For this code, i think what it means to say is that:
a) first line is selecting columns where there is atleast 1 null value in the column,

b) and the second row is creating dataframe from the columns selected in a). The syntax for correlation is df.corr(). I think the second .isnull() is assisting in creating the dataframe.
My doubt still remains - we created a boolean by selecting the columns with atleast 1 null value and then mapped it on to the dataframe. That should do the job. Why the second .isnull(). I tried running the code on DQ console, but is not generating output for me to compare.

cols_with_missing_vals = df.columns[df.isnull().sum() > 0]
missing_corr = df[cols_with_missing_vals].isnull().corr()

  1. I did quite a bit of research on the mask parameter of heatmap. I understand it , but it’s not intuitive yet. I think DQ should explain - mask, triu, no.ones_like - in detail. Or call it out as a guided project.

For benefit of others stumbling on to this screen, i list it down the basic workings:
a) since the correlation heatmap is identical across the main diagonal, we are hiding the top most part (of the heatmap. The top part is triangular in shape. To hide, we use built-in parameter “mask”. Mask hides value, where the values are set to “True”. It also hides values if value =1, which is interpreted as “True”.
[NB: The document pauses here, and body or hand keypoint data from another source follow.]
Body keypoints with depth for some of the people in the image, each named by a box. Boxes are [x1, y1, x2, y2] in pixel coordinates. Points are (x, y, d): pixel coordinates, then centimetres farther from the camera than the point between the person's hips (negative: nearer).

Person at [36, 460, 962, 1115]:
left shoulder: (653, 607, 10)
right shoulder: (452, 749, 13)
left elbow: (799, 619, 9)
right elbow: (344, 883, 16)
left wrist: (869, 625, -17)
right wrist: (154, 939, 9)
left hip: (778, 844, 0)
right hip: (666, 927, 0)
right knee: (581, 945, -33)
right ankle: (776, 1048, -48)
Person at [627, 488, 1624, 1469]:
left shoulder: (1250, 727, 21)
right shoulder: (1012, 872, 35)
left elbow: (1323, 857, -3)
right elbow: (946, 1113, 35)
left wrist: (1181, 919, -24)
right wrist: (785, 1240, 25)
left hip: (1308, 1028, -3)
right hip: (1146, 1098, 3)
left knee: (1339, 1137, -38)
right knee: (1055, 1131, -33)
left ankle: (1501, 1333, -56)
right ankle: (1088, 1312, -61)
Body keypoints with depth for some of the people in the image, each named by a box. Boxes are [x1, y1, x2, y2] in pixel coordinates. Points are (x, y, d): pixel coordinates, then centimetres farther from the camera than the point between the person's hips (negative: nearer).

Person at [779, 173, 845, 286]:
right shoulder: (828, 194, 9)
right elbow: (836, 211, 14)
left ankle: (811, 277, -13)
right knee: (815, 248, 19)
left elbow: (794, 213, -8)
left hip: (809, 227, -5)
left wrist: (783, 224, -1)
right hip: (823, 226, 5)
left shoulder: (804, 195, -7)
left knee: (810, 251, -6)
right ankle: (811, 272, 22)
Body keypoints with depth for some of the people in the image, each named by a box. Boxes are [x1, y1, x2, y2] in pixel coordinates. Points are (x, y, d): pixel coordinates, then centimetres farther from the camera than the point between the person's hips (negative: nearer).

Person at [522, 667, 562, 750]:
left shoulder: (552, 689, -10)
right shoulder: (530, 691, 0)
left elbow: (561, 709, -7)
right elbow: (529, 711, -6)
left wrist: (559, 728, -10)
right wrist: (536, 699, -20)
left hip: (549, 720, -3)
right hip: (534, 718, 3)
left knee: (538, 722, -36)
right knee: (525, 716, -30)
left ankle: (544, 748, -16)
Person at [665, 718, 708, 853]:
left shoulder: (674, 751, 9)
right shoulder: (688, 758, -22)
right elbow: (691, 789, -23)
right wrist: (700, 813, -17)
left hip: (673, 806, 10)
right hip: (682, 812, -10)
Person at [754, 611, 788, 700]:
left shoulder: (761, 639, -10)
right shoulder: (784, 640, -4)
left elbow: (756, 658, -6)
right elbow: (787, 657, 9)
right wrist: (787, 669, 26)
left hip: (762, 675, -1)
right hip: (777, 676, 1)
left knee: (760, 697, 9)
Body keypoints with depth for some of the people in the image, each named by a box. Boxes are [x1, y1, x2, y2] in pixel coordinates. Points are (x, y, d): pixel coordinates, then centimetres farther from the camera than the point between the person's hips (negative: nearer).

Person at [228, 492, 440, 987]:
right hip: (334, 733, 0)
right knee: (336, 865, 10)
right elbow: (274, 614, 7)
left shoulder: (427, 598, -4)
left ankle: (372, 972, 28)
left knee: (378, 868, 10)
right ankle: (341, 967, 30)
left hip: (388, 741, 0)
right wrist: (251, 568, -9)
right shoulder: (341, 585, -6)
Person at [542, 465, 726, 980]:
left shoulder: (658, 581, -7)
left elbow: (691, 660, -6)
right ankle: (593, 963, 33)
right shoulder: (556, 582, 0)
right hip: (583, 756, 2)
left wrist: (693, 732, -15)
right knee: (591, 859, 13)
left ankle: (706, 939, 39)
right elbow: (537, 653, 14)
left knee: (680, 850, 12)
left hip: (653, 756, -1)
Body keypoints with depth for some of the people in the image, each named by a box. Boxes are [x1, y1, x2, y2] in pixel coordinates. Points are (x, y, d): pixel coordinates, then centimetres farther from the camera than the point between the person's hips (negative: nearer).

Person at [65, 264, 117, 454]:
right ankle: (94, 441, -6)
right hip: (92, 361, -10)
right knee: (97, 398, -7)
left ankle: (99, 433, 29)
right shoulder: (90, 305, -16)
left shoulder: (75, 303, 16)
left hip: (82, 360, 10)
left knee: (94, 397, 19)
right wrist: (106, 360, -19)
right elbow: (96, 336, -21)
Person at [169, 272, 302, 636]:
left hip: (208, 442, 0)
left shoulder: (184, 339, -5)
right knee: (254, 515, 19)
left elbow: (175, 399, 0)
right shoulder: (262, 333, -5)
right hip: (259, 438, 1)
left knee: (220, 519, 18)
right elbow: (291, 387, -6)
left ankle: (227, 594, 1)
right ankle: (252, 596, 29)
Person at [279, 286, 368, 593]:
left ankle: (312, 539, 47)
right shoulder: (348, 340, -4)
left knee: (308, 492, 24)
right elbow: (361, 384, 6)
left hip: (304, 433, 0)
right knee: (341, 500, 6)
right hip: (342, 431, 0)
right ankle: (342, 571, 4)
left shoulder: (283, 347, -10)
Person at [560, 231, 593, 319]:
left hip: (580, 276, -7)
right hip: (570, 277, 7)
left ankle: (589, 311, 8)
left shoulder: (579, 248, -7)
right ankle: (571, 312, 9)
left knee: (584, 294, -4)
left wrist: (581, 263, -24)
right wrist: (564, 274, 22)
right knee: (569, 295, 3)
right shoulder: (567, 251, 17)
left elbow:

b) To create a mask, we will use:
i) no.ones_like ( to create an array of 1s with shape “like” the dataframe used for heatmap). The 1s will be treated as “True” and the values will be hidden when the mask is “overlaid” on the actual dataframe. Some of these 1s will be converted to “0” and will be treated as “False” by seaborn and therefore the values will be displayed. To convert 1 into 0 , we will use np.triu.

ii) and np.triu - which refers to upper triangle of the heatmap/array. (np.tril refers to lower triangle.) np.triu uses 2 parameters - array with shape identical to the data being used( no.ones_like is passed) and k - which indicates position of diagonal, below which all values will be converted to “0”. Play around with k=0/1/2/ to understand the values being hidden, as the dataframe values which are masked by "0"s are kept as visible ( because “0” is interpreted as False as per mask)

Notes to myself:

My query:

My doubt still remains - we created a boolean by selecting the columns with atleast 1 null value and then mapped it on to the dataframe. That should do the job. Why the second .isnull(). I tried running the code on DQ console, but is not generating output for me to compare.

cols_with_missing_vals = df.columns[df.isnull().sum() > 0]
missing_corr = df[cols_with_missing_vals].isnull().corr()

Solution - I was assuming that dataframe[‘name of columns’] will give a new data frame where columns have already been filtered for null value.

The columns have NOT been filtered for null values, but filtered for only the "names" of the columns. That is why .isnull() is required after dataframe[‘name of columns’] to create the data frame , i.e. dataframe[‘name of columns’] will provide all the values of columns including null ( but we do know that the names of columns that have “null values” because of the previous line of code). With that logic the second line of code makes sense - dataframe[‘name of columns’].isnull(). Once the new df is created correlation can be found by using .corr().